◆ ACTIVITIES ◆
1) Render this sentence from the dental treatment guidelines in Spanish: "Following evaluation, treatment priority should be given to the management of emergency conditions, pain and anxiety."
2) Reproduce the part of the dental treatment guidelines starting at "After consideration of" and ending at "of no treatment.".

Factors affecting the patient's speech, function, and orofacial aesthetics should be considered by the dentist in developing a treatment plan.

The behavioral, psychological, anatomical, developmental and physiological limitations of the patient should be considered by the dentist in developing a treatment plan.

Restorative and dental restorative implications, pulpal/endodontic status, tooth position, and periodontal status and prognosis should be considered in developing a treatment plan.

The dentist may counsel the patient concerning the potential effects of the patient's health condition, medication use and behaviors on his or her oral health.

Medications should be prescribed, modified and/or administered for dental patients whose known conditions would affect or be affected by dental treatment provided without the medication or its modification. The dentist should consult with the prescribing health care professional(s) before modifying medications being taken by the patient for known conditions. (See: ADA Statement on Antibiotic Prophylaxis, Prevention of Bacterial Endocarditis: A Statement for the Dental Profession (PDF), and A-Z Topic: Antibiotic Prophylaxis.)

After consideration of the individual circumstances the dentist should decide whether the orofacial trauma should be monitored or treated.

Following evaluation, treatment priority should be given to the management of emergency conditions, pain and anxiety.

The dentist, when possible, should recommend treatment; present treatment options, if any; and discuss the probable benefits, limitations and risks associated with treatment and the probable consequences of no treatment.

When possible, any treatment performed should be with the concurrence of the patient and the dentist. If the patient insists upon treatment not considered by the dentist to be beneficial for the patient, the dentist may decline to provide treatment. If the patient insists upon treatment considered by the dentist to be harmful to the patient, the dentist should decline to provide treatment.

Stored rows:
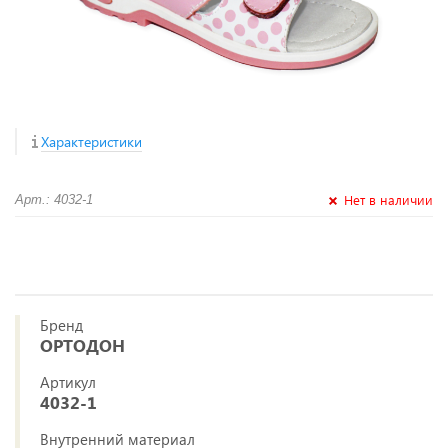
Характеристики
Нет в наличии
Арт.: 4032-1
Бренд
ОРТОДОН
Артикул
4032-1
Внутренний материал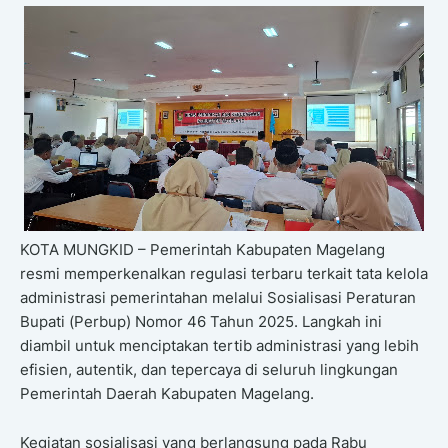
KOTA MUNGKID – Pemerintah Kabupaten Magelang
resmi memperkenalkan regulasi terbaru terkait tata kelola
administrasi pemerintahan melalui Sosialisasi Peraturan
Bupati (Perbup) Nomor 46 Tahun 2025. Langkah ini
diambil untuk menciptakan tertib administrasi yang lebih
efisien, autentik, dan tepercaya di seluruh lingkungan
Pemerintah Daerah Kabupaten Magelang.
Kegiatan sosialisasi yang berlangsung pada Rabu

◆ LIST OF SOLUTIONS ◆
1) Tras la evaluación, se debe dar prioridad en el tratamiento al manejo de las afecciones de urgencia, el dolor y la ansiedad.

2)
After consideration of the individual circumstances the dentist should decide whether the orofacial trauma should be monitored or treated.

Following evaluation, treatment priority should be given to the management of emergency conditions, pain and anxiety.

The dentist, when possible, should recommend treatment; present treatment options, if any; and discuss the probable benefits, limitations and risks associated with treatment and the probable consequences of no treatment.